DEFIANT campaigners fighting the closure of a Southampton swimming pool delivered a loud and clear message to council chiefs last night.

Well over 150 people crammed into Lord’s Hill Church to passionately tell the city’s leisure boss of their anger at the cost-cutting plan to axe Oaklands Swimming Pool.

Cllr Warwick Payne was told his nickname among Labour party colleagues must be “Short Straw McGraw” for having to enter the “lions’ den”, during a heated meeting in which he repeatedly faced loud heckling as he attempted to justify the controversial decision.

The meeting was told that council leader Cllr Richard Williams couldn’t attend as he was at the Olympic Games, Children and pensioners stood side by side in the packed public meeting, as residents, local politicians, swimmers and parents voiced their horror at the loss of the facility.

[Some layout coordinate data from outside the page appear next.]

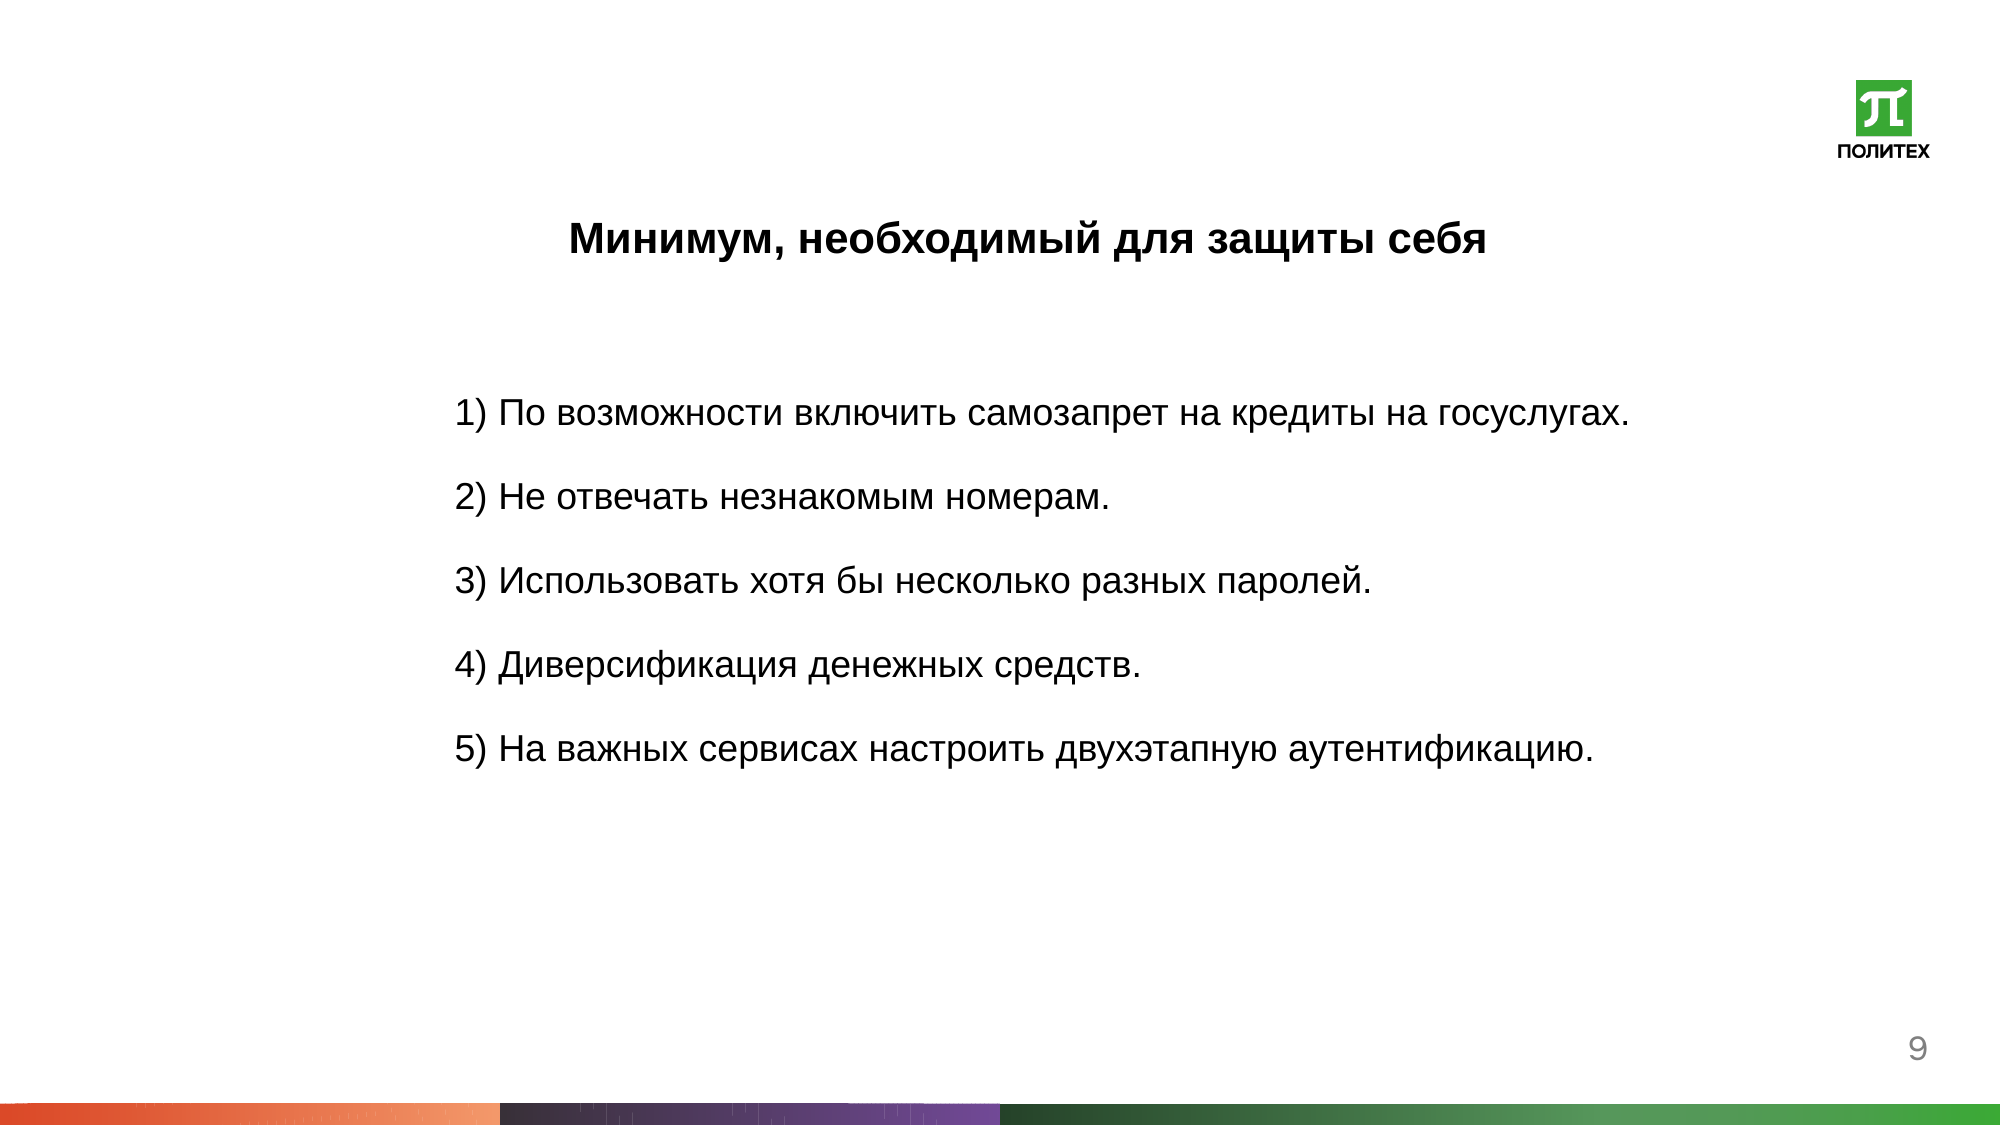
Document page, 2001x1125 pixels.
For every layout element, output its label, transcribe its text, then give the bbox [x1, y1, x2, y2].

picture [1838, 80, 1930, 158]
text_box Минимум, необходимый для защиты себя [354, 206, 1713, 296]
text_box 1) По возможности включить самозапрет на кредиты на госуслугах. 2) Не отвечать незнакомым номерам. 3) Использовать хотя бы несколько разных паролей. 4) Диверсификация денежных средств. 5) На важных сервисах настроить двухэтапную аутентификацию. [265, 383, 1831, 1125]
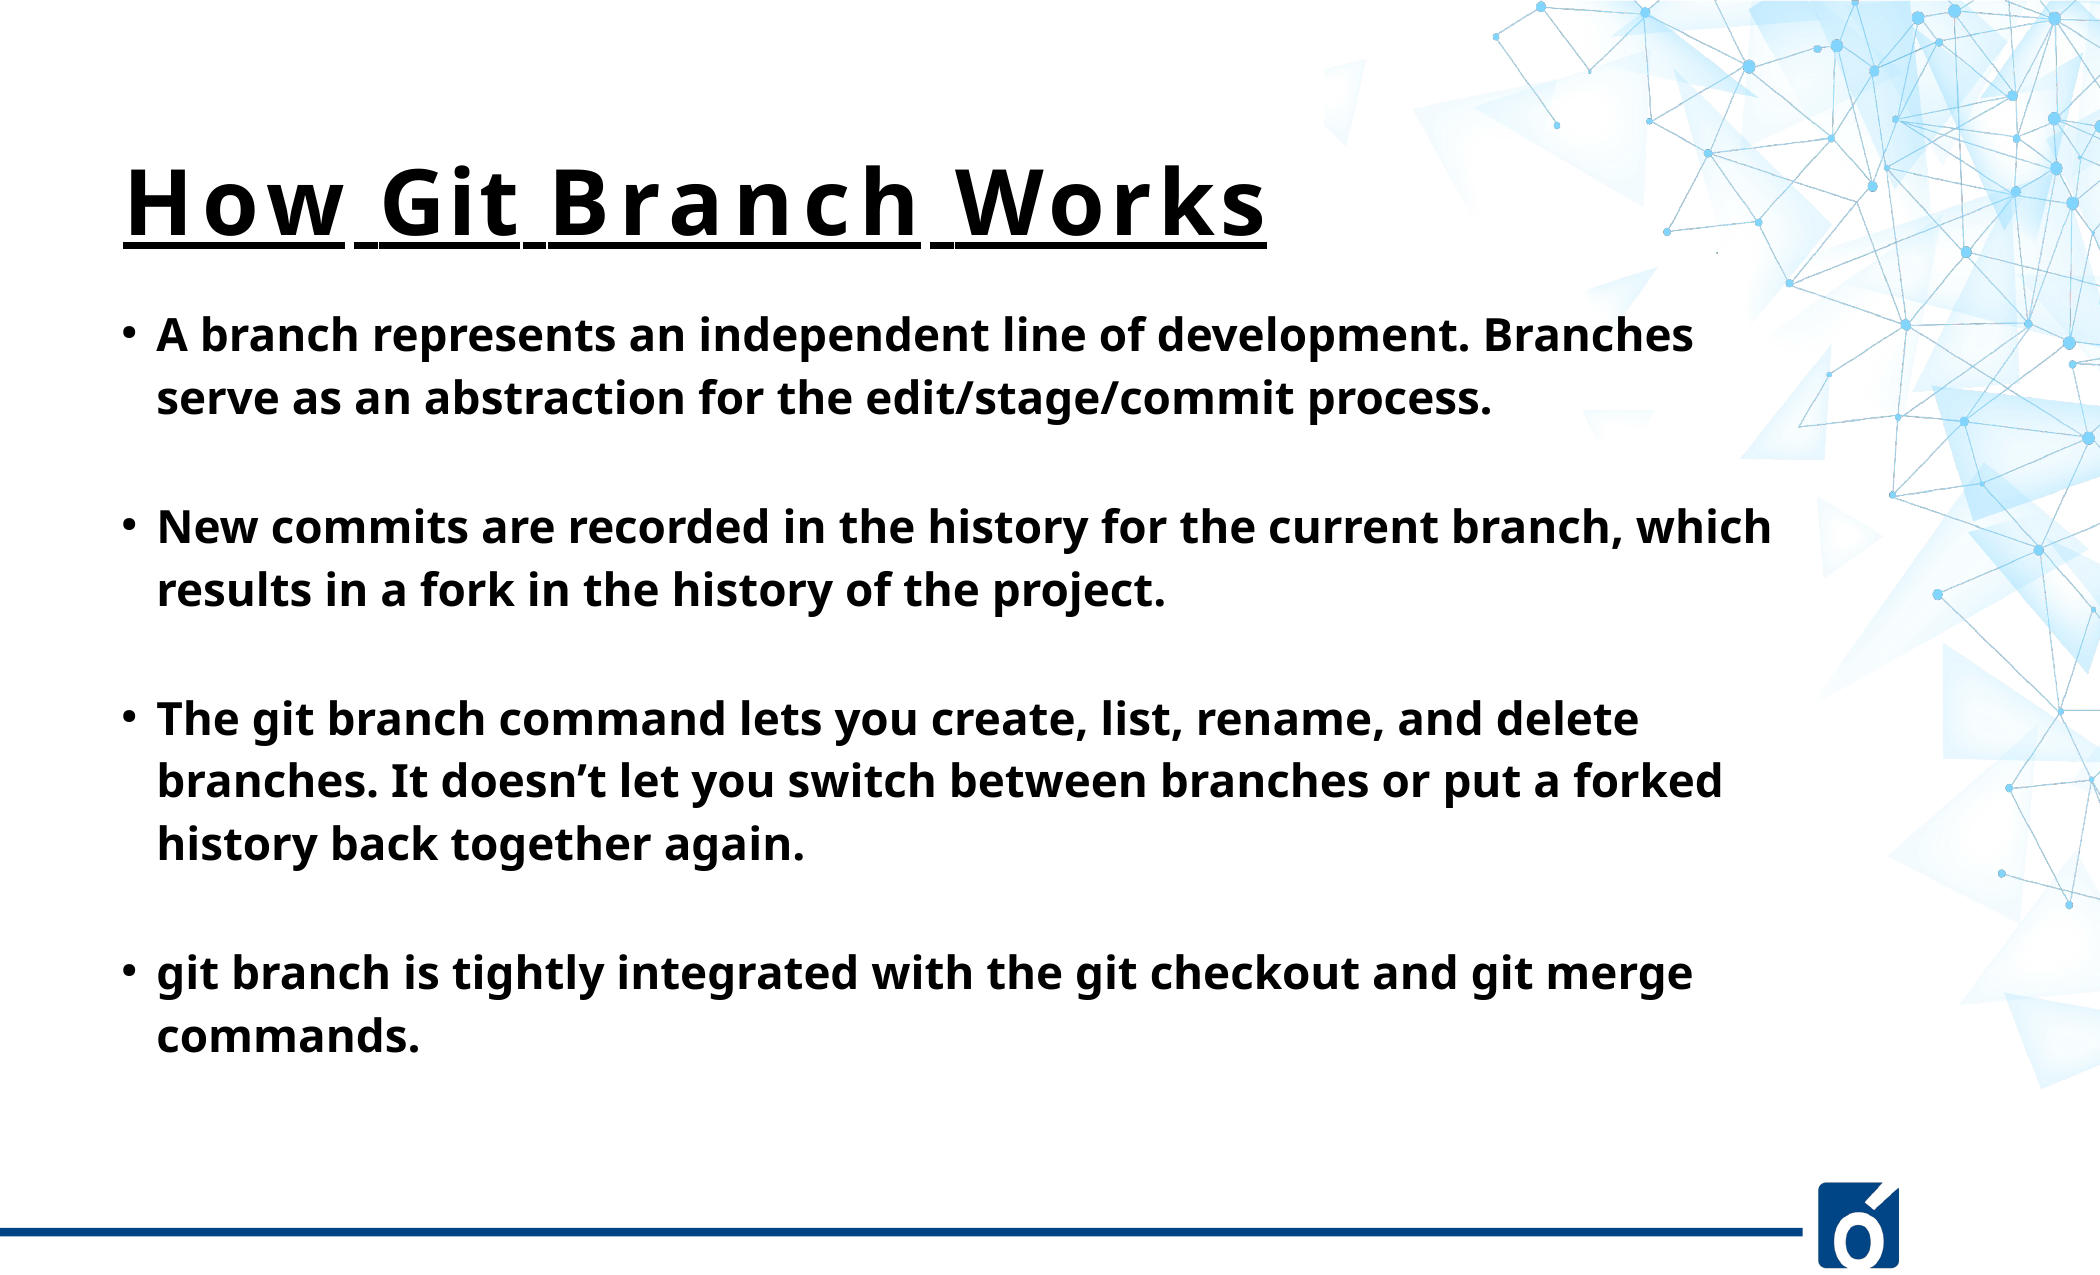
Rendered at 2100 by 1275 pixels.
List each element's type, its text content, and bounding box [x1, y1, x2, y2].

picture [1817, 1181, 1900, 1269]
text_box A branch represents an independent line of development. Branches serve as an abstraction for the edit/stage/commit process. New commits are recorded in the history for the current branch, which results in a fork in the history of the project. The git branch command lets you create, list, rename, and delete branches. It doesn’t let you switch between branches or put a forked history back together again. git branch is tightly integrated with the git checkout and git merge commands. [106, 295, 1878, 1107]
text_box How Git Branch Works [106, 129, 1890, 246]
picture [1279, 0, 2100, 1089]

Speakers lined up to criticise the decision, one of the first acts of the new Labour administration, and accuse the party of “lying” in election promises not to cut services and safeguard the pool.

The pool’s closure was described as yet another blow to Lordshill , with many bemoaning a lack of any investment in the area or provision of things for young people to do, while others said they feared the impact it would have on public health.

The Rev Robert Sanday, from Lord’s Hill Church, said: “I visit lots of elderly people in the area and it’s a shock to see how many people are immobile, and the one thing you can do when you’re an amputee is swim.

“The closure of the pool is going to kill people. People are going to die because of this and that’s a very sad thing.”

Cllr Payne said it would cost up to £230,000 to bring Oaklands Pool up to standard, as well as a further £485,000 to modernise it sufficiently to keep it viable.

He said: “It was losing £250,000 a year – that’s £5,000 every week it was open. These kind of figures just can’t go on.”

To heckles of “you do”, he continued: “Nobody in this room wants the pool to close.

“If the council had a limitless pot of money there would be a swimming pool in every part of the city.”

Cllr Payne added that Oaklands was the city’s only leisure facility not to have been effectively privatised and passed to the control of Active Nation, and accused the former Conservative administration of deliberately allowing it to get into an untenable position. He said: “We’ve been bequeathed a pool that had been run into the ground and was dead on arrival.”

Workers at the pool told the meeting Oaklands had been closed at weekends despite that being its busiest time, and disputed Cllr Payne’s claims staff have been redeployed.

Labour’s Coxford Cllr Keith Morrell, who voted against the closure along with colleague Cllr Don Thomas and arranged last night’s meeting, accused the leisure chief of changing the figures, and said there was no evidence to back them up.

He said: “The figure for refurbishment is based on nothing more than a guesstimate.

“The reasons given to the public to justify closing the pool are not worth the paper they’re written on. We believe the reason for the closure of the pool is so it can be demolished at the same time as the rest of the school site ready for a developer.”

Suggestions for ways of preventing the closure voiced at the meeting included siphoning off council tax contributions from nearby residents and asking Eastleigh Borough Council to step in and repeat its bail-out of Hampshire Cricket’s Ageas Bowl.

Issuing a rallying cry to persuade opponents to continue fighting the closure, Cllr Thomas said: “People say there’s apathy on issues, well look at this meeting – we’re packed to the rafters. This is a battle that can be won.”